A cherry-picked public benchmark can be re-run against you. A private benchmark with no external denominator cannot be re-run at all — there is nothing to replicate, only something to believe.
This matters more in agentic coding than anywhere else, because the harness is not a detail — it is most of the score. Independent audits this year put the swing from scaffolding alone at 10 to 20 percentage points on identical weights. The cleanest illustration is a single model measured two ways: Claude Opus 4.5 posts 80.9% on SWE-bench Verified and 45.9% on the harder, contamination-resistant SWE-bench Pro — a 35-point collapse without touching a weight. If you missed why those two numbers diverge so hard, the split between the Verified and Pro task sets is the whole story. When a vendor reports a proprietary number and does not disclose the scaffold, you are not reading a model result. You are reading a model-plus-unknown-plus-vendor-infra result, rounded to one decimal for the press.
The five-point read#
None of this requires you to distrust a number. It requires you to know what kind of number it is. Before you repost a launch chart, run it through this:
- Is it on a neutral third-party leaderboard? Or only the vendor's own suite? Artificial Analysis runs all nine of its Intelligence Index evaluations itself; the public SWE-bench Verified split, LMArena, and Terminal-Bench are reproducible by outsiders. Kimi Code Bench and MCP Atlas are not. If the only source is the launch post, the number is a claim, not a result.

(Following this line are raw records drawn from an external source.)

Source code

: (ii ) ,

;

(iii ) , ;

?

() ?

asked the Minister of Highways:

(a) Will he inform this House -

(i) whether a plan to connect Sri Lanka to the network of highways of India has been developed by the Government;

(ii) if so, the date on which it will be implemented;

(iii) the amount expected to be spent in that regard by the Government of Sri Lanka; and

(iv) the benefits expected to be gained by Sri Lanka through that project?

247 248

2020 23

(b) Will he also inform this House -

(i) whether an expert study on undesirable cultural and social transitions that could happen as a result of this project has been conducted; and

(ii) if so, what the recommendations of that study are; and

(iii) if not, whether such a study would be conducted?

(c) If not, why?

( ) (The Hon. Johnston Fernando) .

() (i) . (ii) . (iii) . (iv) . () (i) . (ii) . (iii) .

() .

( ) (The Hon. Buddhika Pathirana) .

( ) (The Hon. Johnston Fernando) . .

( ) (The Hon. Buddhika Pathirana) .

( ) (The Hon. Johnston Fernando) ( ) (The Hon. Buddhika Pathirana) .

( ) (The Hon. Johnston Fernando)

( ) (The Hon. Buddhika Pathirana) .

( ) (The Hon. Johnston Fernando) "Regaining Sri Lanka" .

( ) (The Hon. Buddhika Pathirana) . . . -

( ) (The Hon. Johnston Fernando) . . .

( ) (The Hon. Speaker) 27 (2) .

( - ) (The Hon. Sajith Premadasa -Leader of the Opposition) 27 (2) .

- Is the eval harness disclosed? Prompt, scaffold, retries, best-of-N, validation loops. Ninety-nine of the hundred entries on the SWE-bench leaderboard are self-reported; the harness is where the inflation hides, and 10 to 20 points of it can hide in there quietly.
- Contamination — was the benchmark public before the training cutoff? A test that predates the weights is a test the model may have read. This is exactly why CAISI, evaluating DeepSeek V4 Pro, leaned on held-out sets like its internal PortBench and the ARC-AGI-2 semi-private split, and still put the model roughly eight months behind the frontier.
- Apples-to-apples? Same pass@k, same tool access, same context budget. A pass@1 for you against an implied best-of-many for them is not a comparison, it is a category error.
- Who ran it, on whose infrastructure? Vendor infra plus vendor scaffold plus vendor grader is three degrees of home advantage. Independent evaluators — Artificial Analysis, NIST's CAISI — exist precisely to remove them.
Self-reported does not mean false. It means unaudited. The correct posture toward an unaudited number is not disbelief; it is a hold, pending replication.
The uncomfortable truth is that the neutral denominators still work when you use them. Artificial Analysis had Claude Fable 5 at 60 on its index, Opus 4.8 at 56, GPT-5.5 at 55 — one methodology, every model run the same way. The wider erosion of what a leaderboard even certifies is a longer argument, one I've made about how uncertainty swallowed the rankings and about reading this specific crop of open-weight launches. For now, the shorter version fits on an index card: when the vendor scored its own exam, the score is not the finding. The absence of anyone else's score is.